(Material for this task Opens)

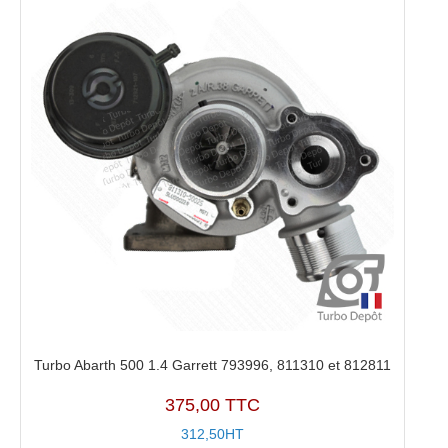
Turbo Abarth 500 1.4 Garrett 793996, 811310 et 812811
375,00 TTC
312,50HT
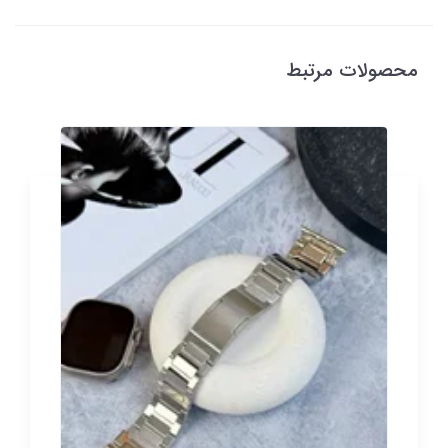
محصولات مرتبط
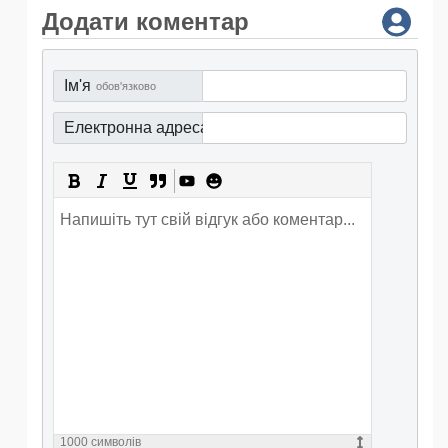
Додати коментар
Ім'я
обов'язково
Електронна адреса
обов'язково
1000
символів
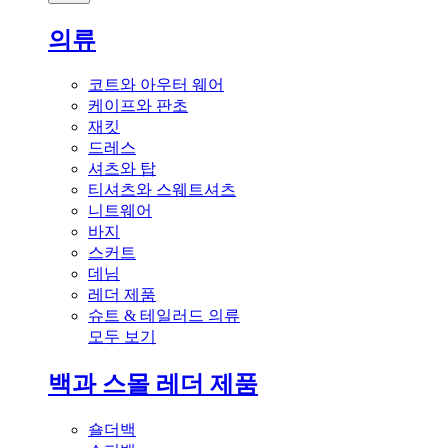
의류
코트와 아우터 웨어
케이프와 판초
재킷
드레스
셔츠와 탑
티셔츠와 스웨트셔츠
니트웨어
바지
스커트
데님
레더 제품
슈트 & 테일러드 의류
모두 보기
백과 스몰 레더 제품
숄더백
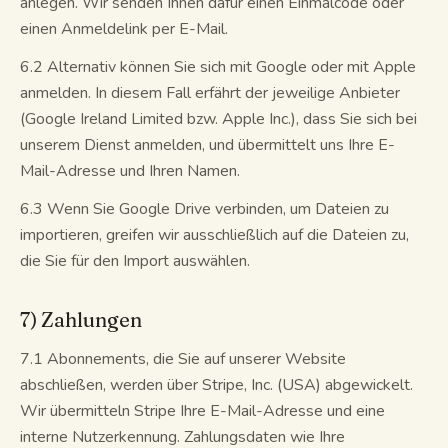
anlegen. Wir senden Ihnen dafür einen Einmalcode oder
einen Anmeldelink per E-Mail.
6.2 Alternativ können Sie sich mit Google oder mit Apple
anmelden. In diesem Fall erfährt der jeweilige Anbieter
(Google Ireland Limited bzw. Apple Inc.), dass Sie sich bei
unserem Dienst anmelden, und übermittelt uns Ihre E-
Mail-Adresse und Ihren Namen.
6.3 Wenn Sie Google Drive verbinden, um Dateien zu
importieren, greifen wir ausschließlich auf die Dateien zu,
die Sie für den Import auswählen.
7) Zahlungen
7.1 Abonnements, die Sie auf unserer Website
abschließen, werden über Stripe, Inc. (USA) abgewickelt.
Wir übermitteln Stripe Ihre E-Mail-Adresse und eine
interne Nutzerkennung. Zahlungsdaten wie Ihre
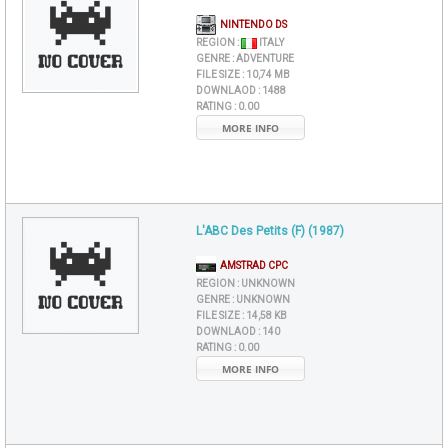
NINTENDO DS
REGION :
ITALY
GENRE :
ADVENTURE
FILE SIZE :
10,74 MB
DOWNLAOD :
1488
RATING :
0.00
MORE INFO
L'ABC Des Petits (F) (1987)
AMSTRAD CPC
REGION :
UNKNOWN
GENRE :
UNKNOWN
FILE SIZE :
14,58 KB
DOWNLAOD :
140
RATING :
0.00
MORE INFO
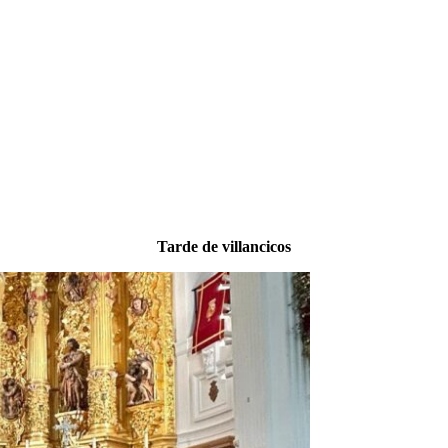
Tarde de villancicos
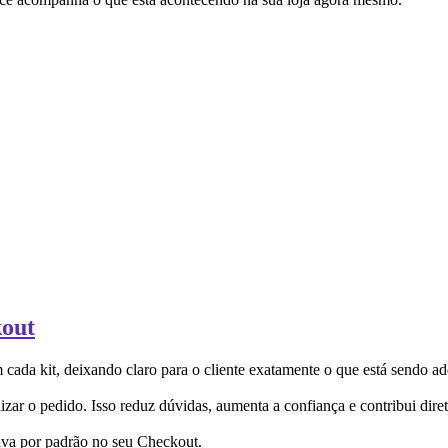
kout
da kit, deixando claro para o cliente exatamente o que está sendo ad
zar o pedido. Isso reduz dúvidas, aumenta a confiança e contribui dire
tiva por padrão no seu Checkout.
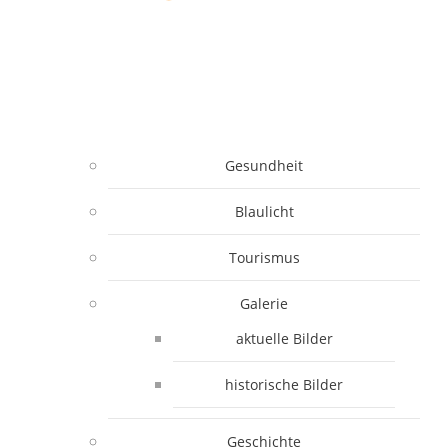
Gesundheit
Blaulicht
Tourismus
Galerie
aktuelle Bilder
historische Bilder
Geschichte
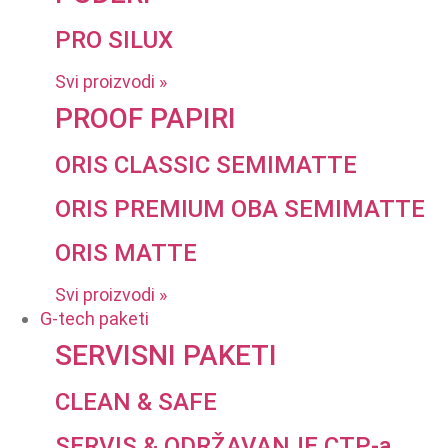
PRO SILUX
Svi proizvodi »
PROOF PAPIRI
ORIS CLASSIC SEMIMATTE
ORIS PREMIUM OBA SEMIMATTE
ORIS MATTE
Svi proizvodi »
G-tech paketi
SERVISNI PAKETI
CLEAN & SAFE
SERVIS & ODRŽAVANJE CTP-a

(Material for this task Closes)

What to produce: Can you copy every line of text from the material above character for character, leaving the pictures out of your answer?

Exercise response:
Turbo Abarth 500 1.4 Garrett 793996, 811310 et 812811
375,00 TTC
312,50HT
محصولات مرتبط
Додати коментар
Ім'я
обов'язково
Електронна адреса
обов'язково
1000
символів
의류
코트와 아우터 웨어
케이프와 판초
재킷
드레스
셔츠와 탑
티셔츠와 스웨트셔츠
니트웨어
바지
스커트
데님
레더 제품
슈트 & 테일러드 의류
모두 보기
백과 스몰 레더 제품
숄더백
anlegen. Wir senden Ihnen dafür einen Einmalcode oder
einen Anmeldelink per E-Mail.
6.2 Alternativ können Sie sich mit Google oder mit Apple
anmelden. In diesem Fall erfährt der jeweilige Anbieter
(Google Ireland Limited bzw. Apple Inc.), dass Sie sich bei
unserem Dienst anmelden, und übermittelt uns Ihre E-
Mail-Adresse und Ihren Namen.
6.3 Wenn Sie Google Drive verbinden, um Dateien zu
importieren, greifen wir ausschließlich auf die Dateien zu,
die Sie für den Import auswählen.
7) Zahlungen
7.1 Abonnements, die Sie auf unserer Website
abschließen, werden über Stripe, Inc. (USA) abgewickelt.
Wir übermitteln Stripe Ihre E-Mail-Adresse und eine
interne Nutzerkennung. Zahlungsdaten wie Ihre
NINTENDO DS
REGION :
ITALY
GENRE :
ADVENTURE
FILE SIZE :
10,74 MB
DOWNLAOD :
1488
RATING :
0.00
MORE INFO
L'ABC Des Petits (F) (1987)
AMSTRAD CPC
REGION :
UNKNOWN
GENRE :
UNKNOWN
FILE SIZE :
14,58 KB
DOWNLAOD :
140
RATING :
0.00
MORE INFO
Tarde de villancicos
kout
da kit, deixando claro para o cliente exatamente o que está sendo ad
zar o pedido. Isso reduz dúvidas, aumenta a confiança e contribui dire
tiva por padrão no seu Checkout.
Gesundheit
Blaulicht
Tourismus
Galerie
aktuelle Bilder
historische Bilder
Geschichte
PRO SILUX
Svi proizvodi »
PROOF PAPIRI
ORIS CLASSIC SEMIMATTE
ORIS PREMIUM OBA SEMIMATTE
ORIS MATTE
Svi proizvodi »
G-tech paketi
SERVISNI PAKETI
CLEAN & SAFE
SERVIS & ODRŽAVANJE CTP-a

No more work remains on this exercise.